Exhibit 99.1 - Part II, Item 1 of NL's Quarterly Report on Form 10-Q for the
Quarter ended March 31, 1994 (File No. 1-640).



                           PART II.  OTHER INFORMATION

ITEM 1.  LEGAL PROCEEDINGS

    Reference is made to the 1993 Annual Report for descriptions of certain
previously-reported legal proceedings.

    Skipworth v. Sherwin Williams Co., et al.  In April 1994, the court granted
defendants' motion for summary judgment.  The plaintiff's time to appeal has not
yet expired.

    In May 1994, the court declined to grant summary judgment in the Company's
favor in one of the eight pending third-party complaints filed by the Housing
Authority of New Orleans ("HANO"), concluding that fact issues remained
regarding product identification.  Discovery is proceeding.

    EXXON Chemical Company v. NL Industries, Inc.  Mediation is set for May
1994.

    Wagner, et al. v. Anzon and NL Industries, Inc.  Trial in this matter has
been postponed until September 1994.  Defendants have moved for summary judgment
against a portion of the class based on the statute of limitations and for
decertification of the class.

    United States of America v. Peter Gull and NL Industries, Inc.  In April
1994, the court entered judgment against the Company in the amount of $6.4
million, with post-judgment interest thereon accruing.  The Company's motion to
waive the bond requirement and stay the judgment has been granted pending an
appeal.  The parties have until June 1994 to appeal the decision.

    Day, et. al v. NLO, Inc., et al.  The trial is this matter is set for July
1994.




Exhibit 99.2 - Part II, Item 1 of Tremont's Quarterly Report on Form 10-Q for
the Quarter ended March 31, 1994 (File No. 1-10126).



                           PART II.  OTHER INFORMATION

ITEM 1.  LEGAL PROCEEDINGS

    Reference is made to the 1993 Annual Report for descriptions of certain
legal proceedings.


Tremont and consolidated subsidiaries

    In the previously-reported matter of Alan Russell Kahn v.
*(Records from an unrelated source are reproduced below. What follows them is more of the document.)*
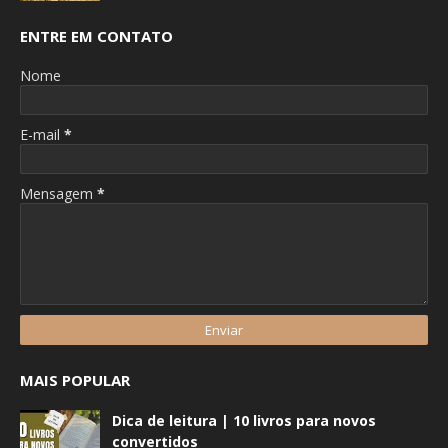
ENTRE EM CONTATO
Nome
E-mail
*
Mensagem
*
MAIS POPULAR
Dica de leitura | 10 livros para novos
convertidos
Tremont
Corporation, et al., the court heard oral arguments for the defendants' motion
to dismiss in April 1994.  The court denied the motion to dismiss and lifted the
existing stay on discovery.


    In the previously-reported lawsuits arising out of the crash of a DC-10
aircraft in Iowa on July 19, 1989, TIMET, along with the other defendants in the
dismissed cases, appealed the court's decision to allow dismissal of the earlier
cases without first ruling on TIMET's pending motion for summary judgment.  Oral
arguments on this issue were heard by the Illinois Court of Appeals on November
16, 1993.  On March 29, 1994, the appellate court ruled in favor of TIMET and
remanded the case to the trial court with directions that it exercise its
discretion in considering TIMET's pending motion for summary judgment.  The
decision of the appellate court is statutorily stayed pending any appeal to the
Illinois Supreme Court by the parties involved.